■ **About this task**:
Print the source text of every row below word for word, leaving the pictures out of your answer.

(Document images with their source code)

::::::::::

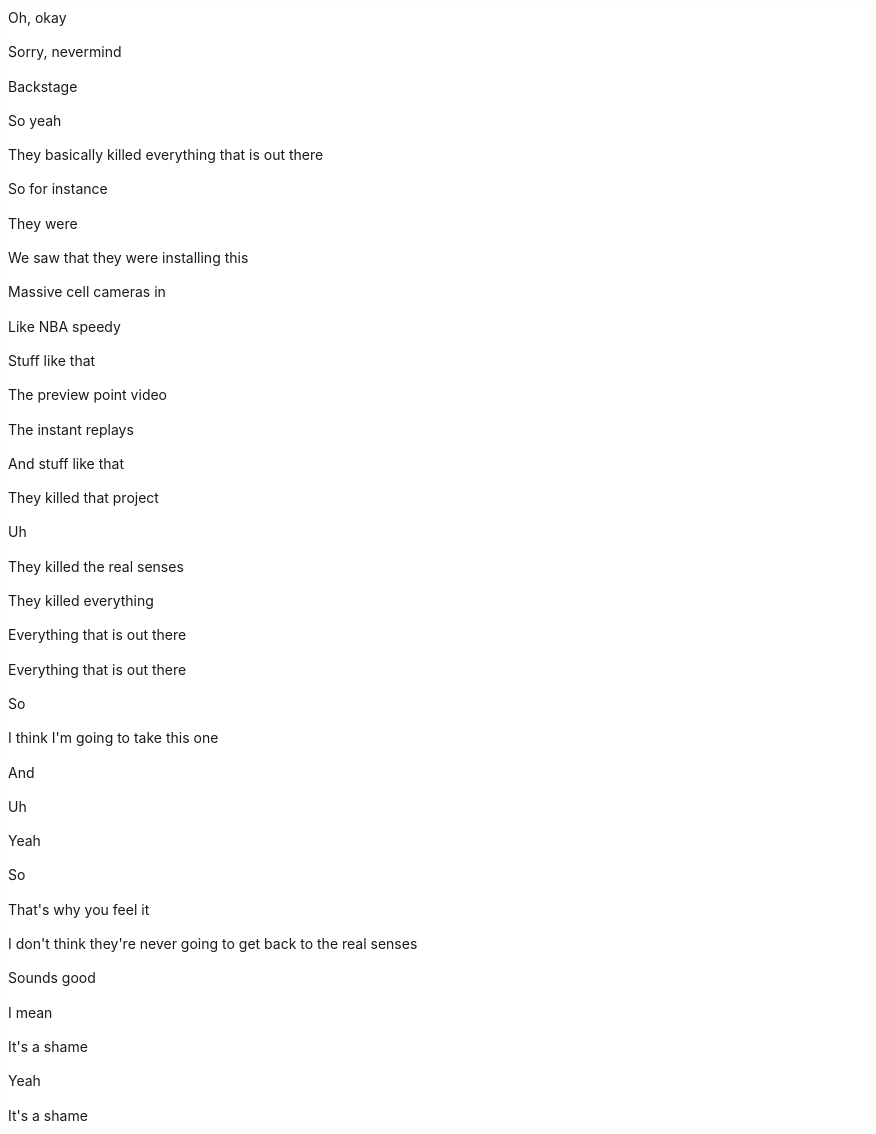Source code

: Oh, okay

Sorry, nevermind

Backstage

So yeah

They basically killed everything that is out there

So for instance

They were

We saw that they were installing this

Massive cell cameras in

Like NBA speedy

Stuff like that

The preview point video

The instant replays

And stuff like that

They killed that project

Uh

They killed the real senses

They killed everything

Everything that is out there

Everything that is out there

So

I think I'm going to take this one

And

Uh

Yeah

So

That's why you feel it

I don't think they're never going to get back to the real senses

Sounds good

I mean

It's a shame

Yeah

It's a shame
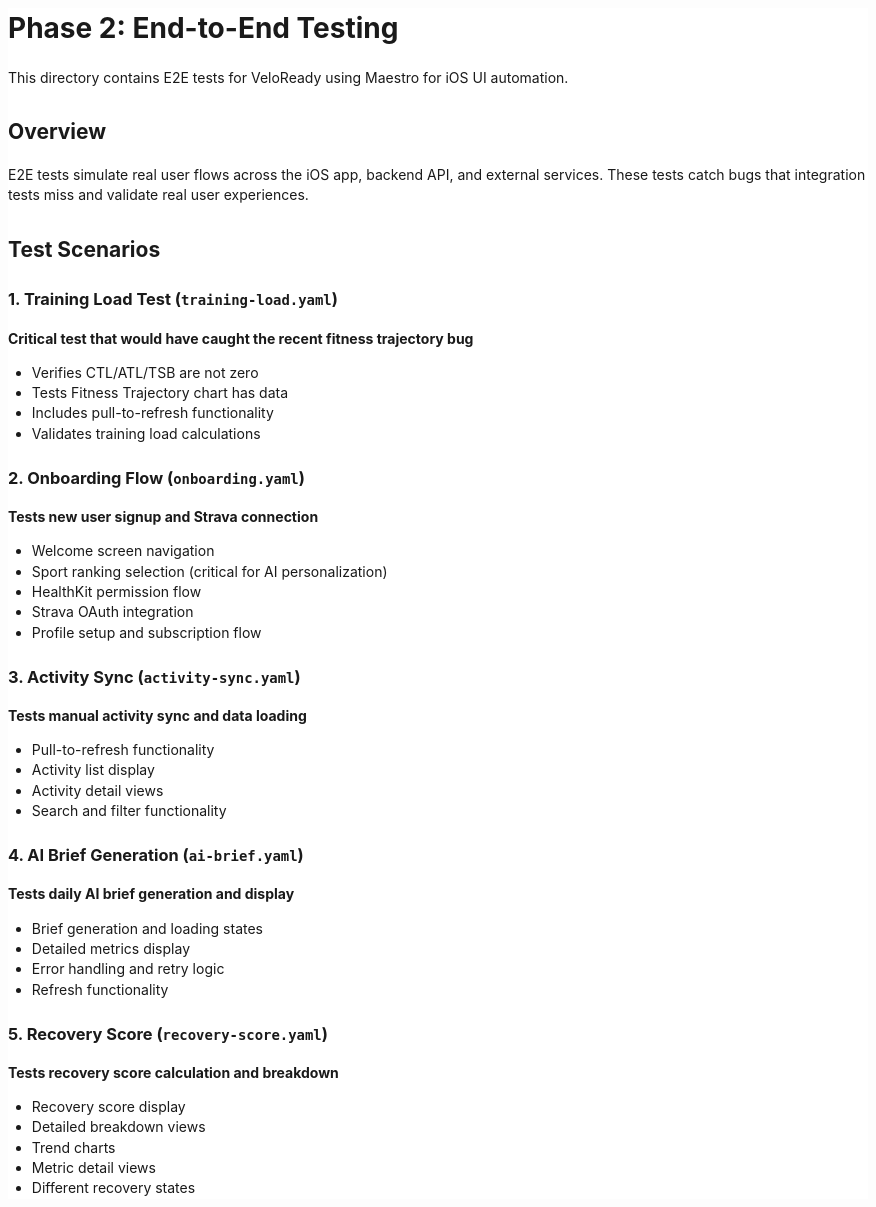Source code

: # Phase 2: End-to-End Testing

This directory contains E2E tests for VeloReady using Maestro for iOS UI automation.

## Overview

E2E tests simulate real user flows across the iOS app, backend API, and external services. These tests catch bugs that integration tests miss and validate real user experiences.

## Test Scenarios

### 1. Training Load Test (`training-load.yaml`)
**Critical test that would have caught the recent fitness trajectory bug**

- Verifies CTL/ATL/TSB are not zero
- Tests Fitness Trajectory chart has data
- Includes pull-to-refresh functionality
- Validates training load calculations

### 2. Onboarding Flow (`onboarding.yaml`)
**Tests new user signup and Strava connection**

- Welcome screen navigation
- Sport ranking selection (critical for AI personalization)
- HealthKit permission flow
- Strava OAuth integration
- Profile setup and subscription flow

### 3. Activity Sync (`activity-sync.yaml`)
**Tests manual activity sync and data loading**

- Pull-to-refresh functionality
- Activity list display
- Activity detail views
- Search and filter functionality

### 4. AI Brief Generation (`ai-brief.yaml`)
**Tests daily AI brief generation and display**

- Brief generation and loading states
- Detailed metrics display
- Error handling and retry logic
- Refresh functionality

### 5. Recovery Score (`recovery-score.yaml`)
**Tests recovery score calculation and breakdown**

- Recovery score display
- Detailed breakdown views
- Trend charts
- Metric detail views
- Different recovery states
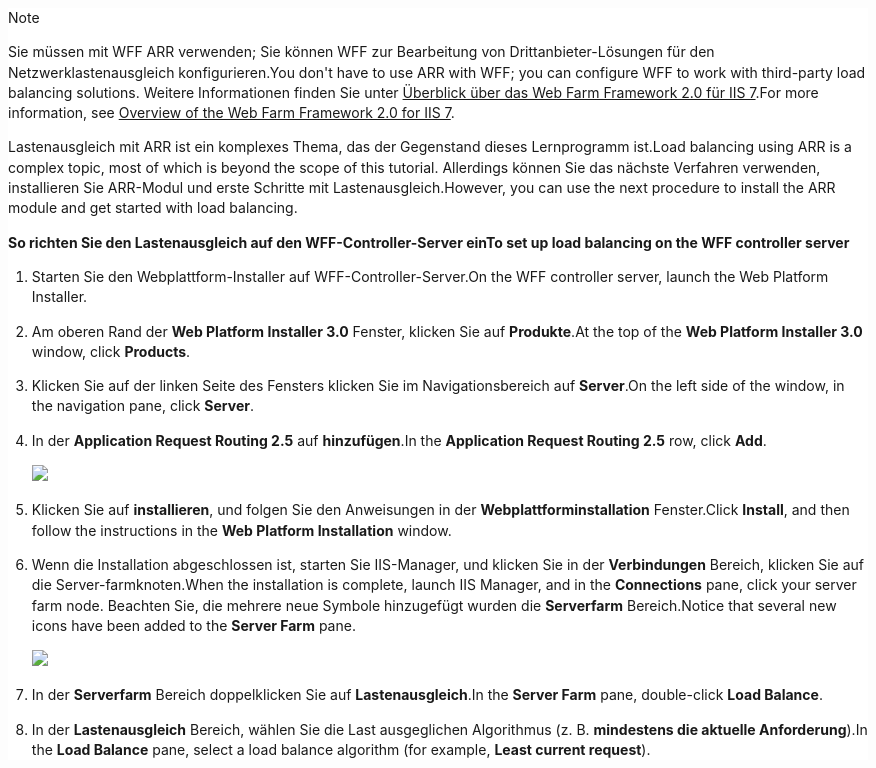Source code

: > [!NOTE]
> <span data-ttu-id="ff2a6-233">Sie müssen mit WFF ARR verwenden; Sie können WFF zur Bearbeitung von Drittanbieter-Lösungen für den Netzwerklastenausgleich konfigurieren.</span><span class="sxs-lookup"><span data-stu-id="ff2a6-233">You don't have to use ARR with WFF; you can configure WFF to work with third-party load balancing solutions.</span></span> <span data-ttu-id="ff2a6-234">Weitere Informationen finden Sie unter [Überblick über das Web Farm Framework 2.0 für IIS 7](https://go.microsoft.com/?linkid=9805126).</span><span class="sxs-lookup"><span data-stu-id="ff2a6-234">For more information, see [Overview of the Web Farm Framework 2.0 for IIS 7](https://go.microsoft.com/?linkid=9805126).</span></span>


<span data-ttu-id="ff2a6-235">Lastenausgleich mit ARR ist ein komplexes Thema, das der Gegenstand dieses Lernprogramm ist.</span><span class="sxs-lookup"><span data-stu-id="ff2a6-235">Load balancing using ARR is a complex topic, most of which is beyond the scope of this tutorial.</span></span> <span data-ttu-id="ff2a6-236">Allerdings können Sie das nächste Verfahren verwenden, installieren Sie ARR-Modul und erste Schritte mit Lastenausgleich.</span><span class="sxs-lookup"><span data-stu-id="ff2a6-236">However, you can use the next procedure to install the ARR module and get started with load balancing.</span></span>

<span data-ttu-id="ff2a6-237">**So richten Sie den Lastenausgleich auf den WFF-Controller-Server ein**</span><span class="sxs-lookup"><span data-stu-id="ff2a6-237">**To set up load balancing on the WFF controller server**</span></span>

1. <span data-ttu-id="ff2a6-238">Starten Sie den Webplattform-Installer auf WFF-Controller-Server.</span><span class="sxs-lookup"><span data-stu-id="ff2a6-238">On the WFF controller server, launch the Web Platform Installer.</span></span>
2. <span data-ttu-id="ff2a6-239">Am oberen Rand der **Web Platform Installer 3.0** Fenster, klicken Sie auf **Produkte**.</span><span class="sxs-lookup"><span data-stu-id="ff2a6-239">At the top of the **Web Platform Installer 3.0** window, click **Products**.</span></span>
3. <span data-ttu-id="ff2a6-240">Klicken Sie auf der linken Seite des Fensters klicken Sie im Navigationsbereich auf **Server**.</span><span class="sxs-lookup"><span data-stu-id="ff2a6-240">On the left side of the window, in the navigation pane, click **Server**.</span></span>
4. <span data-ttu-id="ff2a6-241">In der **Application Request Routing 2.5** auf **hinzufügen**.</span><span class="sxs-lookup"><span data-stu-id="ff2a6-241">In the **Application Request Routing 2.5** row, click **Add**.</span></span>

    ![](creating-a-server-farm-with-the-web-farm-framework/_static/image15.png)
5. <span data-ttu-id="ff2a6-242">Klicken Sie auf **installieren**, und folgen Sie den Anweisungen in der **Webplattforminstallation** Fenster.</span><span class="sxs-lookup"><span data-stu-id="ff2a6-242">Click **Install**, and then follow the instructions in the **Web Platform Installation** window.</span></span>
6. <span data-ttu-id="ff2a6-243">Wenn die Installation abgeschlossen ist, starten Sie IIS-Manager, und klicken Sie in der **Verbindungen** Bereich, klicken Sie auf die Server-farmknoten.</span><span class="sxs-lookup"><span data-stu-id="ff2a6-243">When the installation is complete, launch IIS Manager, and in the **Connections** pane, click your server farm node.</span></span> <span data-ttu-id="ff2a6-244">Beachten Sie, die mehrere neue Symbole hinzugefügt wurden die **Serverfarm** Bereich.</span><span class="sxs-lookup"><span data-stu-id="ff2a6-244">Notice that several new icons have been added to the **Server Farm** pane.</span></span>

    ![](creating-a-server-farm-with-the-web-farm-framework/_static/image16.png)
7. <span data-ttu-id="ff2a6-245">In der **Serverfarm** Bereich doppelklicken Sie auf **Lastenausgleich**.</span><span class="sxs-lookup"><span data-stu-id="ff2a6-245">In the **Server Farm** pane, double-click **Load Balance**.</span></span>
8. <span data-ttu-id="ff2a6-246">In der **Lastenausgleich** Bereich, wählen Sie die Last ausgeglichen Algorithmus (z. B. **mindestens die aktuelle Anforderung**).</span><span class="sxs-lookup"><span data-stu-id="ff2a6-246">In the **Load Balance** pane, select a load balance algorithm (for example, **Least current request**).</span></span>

::::::::::

■ **Written answer**:
Source code

: Oh, okay

Sorry, nevermind

Backstage

So yeah

They basically killed everything that is out there

So for instance

They were

We saw that they were installing this

Massive cell cameras in

Like NBA speedy

Stuff like that

The preview point video

The instant replays

And stuff like that

They killed that project

Uh

They killed the real senses

They killed everything

Everything that is out there

Everything that is out there

So

I think I'm going to take this one

And

Uh

Yeah

So

That's why you feel it

I don't think they're never going to get back to the real senses

Sounds good

I mean

It's a shame

Yeah

It's a shame
Source code

: # Phase 2: End-to-End Testing

This directory contains E2E tests for VeloReady using Maestro for iOS UI automation.

## Overview

E2E tests simulate real user flows across the iOS app, backend API, and external services. These tests catch bugs that integration tests miss and validate real user experiences.

## Test Scenarios

### 1. Training Load Test (`training-load.yaml`)
**Critical test that would have caught the recent fitness trajectory bug**

- Verifies CTL/ATL/TSB are not zero
- Tests Fitness Trajectory chart has data
- Includes pull-to-refresh functionality
- Validates training load calculations

### 2. Onboarding Flow (`onboarding.yaml`)
**Tests new user signup and Strava connection**

- Welcome screen navigation
- Sport ranking selection (critical for AI personalization)
- HealthKit permission flow
- Strava OAuth integration
- Profile setup and subscription flow

### 3. Activity Sync (`activity-sync.yaml`)
**Tests manual activity sync and data loading**

- Pull-to-refresh functionality
- Activity list display
- Activity detail views
- Search and filter functionality

### 4. AI Brief Generation (`ai-brief.yaml`)
**Tests daily AI brief generation and display**

- Brief generation and loading states
- Detailed metrics display
- Error handling and retry logic
- Refresh functionality

### 5. Recovery Score (`recovery-score.yaml`)
**Tests recovery score calculation and breakdown**

- Recovery score display
- Detailed breakdown views
- Trend charts
- Metric detail views
- Different recovery states
Source code

: > [!NOTE]
> <span data-ttu-id="ff2a6-233">Sie müssen mit WFF ARR verwenden; Sie können WFF zur Bearbeitung von Drittanbieter-Lösungen für den Netzwerklastenausgleich konfigurieren.</span><span class="sxs-lookup"><span data-stu-id="ff2a6-233">You don't have to use ARR with WFF; you can configure WFF to work with third-party load balancing solutions.</span></span> <span data-ttu-id="ff2a6-234">Weitere Informationen finden Sie unter [Überblick über das Web Farm Framework 2.0 für IIS 7](https://go.microsoft.com/?linkid=9805126).</span><span class="sxs-lookup"><span data-stu-id="ff2a6-234">For more information, see [Overview of the Web Farm Framework 2.0 for IIS 7](https://go.microsoft.com/?linkid=9805126).</span></span>


<span data-ttu-id="ff2a6-235">Lastenausgleich mit ARR ist ein komplexes Thema, das der Gegenstand dieses Lernprogramm ist.</span><span class="sxs-lookup"><span data-stu-id="ff2a6-235">Load balancing using ARR is a complex topic, most of which is beyond the scope of this tutorial.</span></span> <span data-ttu-id="ff2a6-236">Allerdings können Sie das nächste Verfahren verwenden, installieren Sie ARR-Modul und erste Schritte mit Lastenausgleich.</span><span class="sxs-lookup"><span data-stu-id="ff2a6-236">However, you can use the next procedure to install the ARR module and get started with load balancing.</span></span>

<span data-ttu-id="ff2a6-237">**So richten Sie den Lastenausgleich auf den WFF-Controller-Server ein**</span><span class="sxs-lookup"><span data-stu-id="ff2a6-237">**To set up load balancing on the WFF controller server**</span></span>

1. <span data-ttu-id="ff2a6-238">Starten Sie den Webplattform-Installer auf WFF-Controller-Server.</span><span class="sxs-lookup"><span data-stu-id="ff2a6-238">On the WFF controller server, launch the Web Platform Installer.</span></span>
2. <span data-ttu-id="ff2a6-239">Am oberen Rand der **Web Platform Installer 3.0** Fenster, klicken Sie auf **Produkte**.</span><span class="sxs-lookup"><span data-stu-id="ff2a6-239">At the top of the **Web Platform Installer 3.0** window, click **Products**.</span></span>
3. <span data-ttu-id="ff2a6-240">Klicken Sie auf der linken Seite des Fensters klicken Sie im Navigationsbereich auf **Server**.</span><span class="sxs-lookup"><span data-stu-id="ff2a6-240">On the left side of the window, in the navigation pane, click **Server**.</span></span>
4. <span data-ttu-id="ff2a6-241">In der **Application Request Routing 2.5** auf **hinzufügen**.</span><span class="sxs-lookup"><span data-stu-id="ff2a6-241">In the **Application Request Routing 2.5** row, click **Add**.</span></span>

    ![](creating-a-server-farm-with-the-web-farm-framework/_static/image15.png)
5. <span data-ttu-id="ff2a6-242">Klicken Sie auf **installieren**, und folgen Sie den Anweisungen in der **Webplattforminstallation** Fenster.</span><span class="sxs-lookup"><span data-stu-id="ff2a6-242">Click **Install**, and then follow the instructions in the **Web Platform Installation** window.</span></span>
6. <span data-ttu-id="ff2a6-243">Wenn die Installation abgeschlossen ist, starten Sie IIS-Manager, und klicken Sie in der **Verbindungen** Bereich, klicken Sie auf die Server-farmknoten.</span><span class="sxs-lookup"><span data-stu-id="ff2a6-243">When the installation is complete, launch IIS Manager, and in the **Connections** pane, click your server farm node.</span></span> <span data-ttu-id="ff2a6-244">Beachten Sie, die mehrere neue Symbole hinzugefügt wurden die **Serverfarm** Bereich.</span><span class="sxs-lookup"><span data-stu-id="ff2a6-244">Notice that several new icons have been added to the **Server Farm** pane.</span></span>

    ![](creating-a-server-farm-with-the-web-farm-framework/_static/image16.png)
7. <span data-ttu-id="ff2a6-245">In der **Serverfarm** Bereich doppelklicken Sie auf **Lastenausgleich**.</span><span class="sxs-lookup"><span data-stu-id="ff2a6-245">In the **Server Farm** pane, double-click **Load Balance**.</span></span>
8. <span data-ttu-id="ff2a6-246">In der **Lastenausgleich** Bereich, wählen Sie die Last ausgeglichen Algorithmus (z. B. **mindestens die aktuelle Anforderung**).</span><span class="sxs-lookup"><span data-stu-id="ff2a6-246">In the **Load Balance** pane, select a load balance algorithm (for example, **Least current request**).</span></span>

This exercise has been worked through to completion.